そんなアマノミコトのくつろいでいる姿が、会議中の女神達の視界の端に入り、一気に視線を集めた。


「アマノんだけズルいわよ!

創造の力、私達も使えるようにしましょ!」


「そうですわね、創造は必要ですわ。」


「創造があればいろんな物が作れるし、便利になるし、私達の快適な生活の第一歩ですね!!」


「…おぬし達の会議の内容…もはやそれは魔の法…というものだろうな…。」


「「「それよ!」」」


「魔の法!!いいわね、それ!!!」


「魔法…スキル…とでも名付けましょうか。」


「さすが、マツリカお姉様!その呼び名しっくりきますね!!」


「私達の力、『魔法』と『スキル』と名付けていろいろ出来るようにしましょうよ!!

この神界ももっと賑やかにしたいし、やる事が本当にいっぱいね!!」


ベロニカは勢いよく立ち上がり、拳をグッと握り意気込んだ。

マツリカやサザンカもベロニカの後に続いて立ち上がり、同じように拳に力を入れ、意気込む。

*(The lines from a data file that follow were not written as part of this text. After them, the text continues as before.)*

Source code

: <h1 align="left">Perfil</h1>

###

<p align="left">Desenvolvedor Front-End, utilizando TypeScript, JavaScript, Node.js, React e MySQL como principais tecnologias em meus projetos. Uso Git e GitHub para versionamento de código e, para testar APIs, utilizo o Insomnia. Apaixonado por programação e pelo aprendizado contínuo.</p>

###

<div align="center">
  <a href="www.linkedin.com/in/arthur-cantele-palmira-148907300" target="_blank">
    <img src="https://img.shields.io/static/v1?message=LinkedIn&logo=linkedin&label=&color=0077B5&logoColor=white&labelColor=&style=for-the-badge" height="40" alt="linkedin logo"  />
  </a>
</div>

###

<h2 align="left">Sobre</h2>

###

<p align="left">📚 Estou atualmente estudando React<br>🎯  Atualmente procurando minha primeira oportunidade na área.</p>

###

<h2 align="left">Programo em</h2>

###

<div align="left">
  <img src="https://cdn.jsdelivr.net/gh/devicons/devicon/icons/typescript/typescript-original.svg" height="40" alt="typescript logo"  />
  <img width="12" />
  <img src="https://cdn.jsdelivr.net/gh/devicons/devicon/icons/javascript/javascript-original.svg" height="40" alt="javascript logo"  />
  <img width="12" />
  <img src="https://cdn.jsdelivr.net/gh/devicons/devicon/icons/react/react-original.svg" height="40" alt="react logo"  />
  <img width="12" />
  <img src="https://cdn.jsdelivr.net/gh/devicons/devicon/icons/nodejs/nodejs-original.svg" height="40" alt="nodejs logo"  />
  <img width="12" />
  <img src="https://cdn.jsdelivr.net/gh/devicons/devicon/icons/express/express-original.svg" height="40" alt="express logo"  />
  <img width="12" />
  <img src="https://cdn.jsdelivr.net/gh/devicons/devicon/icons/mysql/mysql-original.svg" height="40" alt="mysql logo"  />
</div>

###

その三人の様子をお茶を飲みながら見ていたアマノミコト。


「……おぬし達…意気込むのは良いが、話し合いは終わったのか?」


「「「………まだ途中です…。」」」


アマノミコトの言葉に、三人はハッとし、顔を赤らめながらしずしずと座り直した。


座り直した女神三人は、再び力の使い方について話し合いを始めたのだった。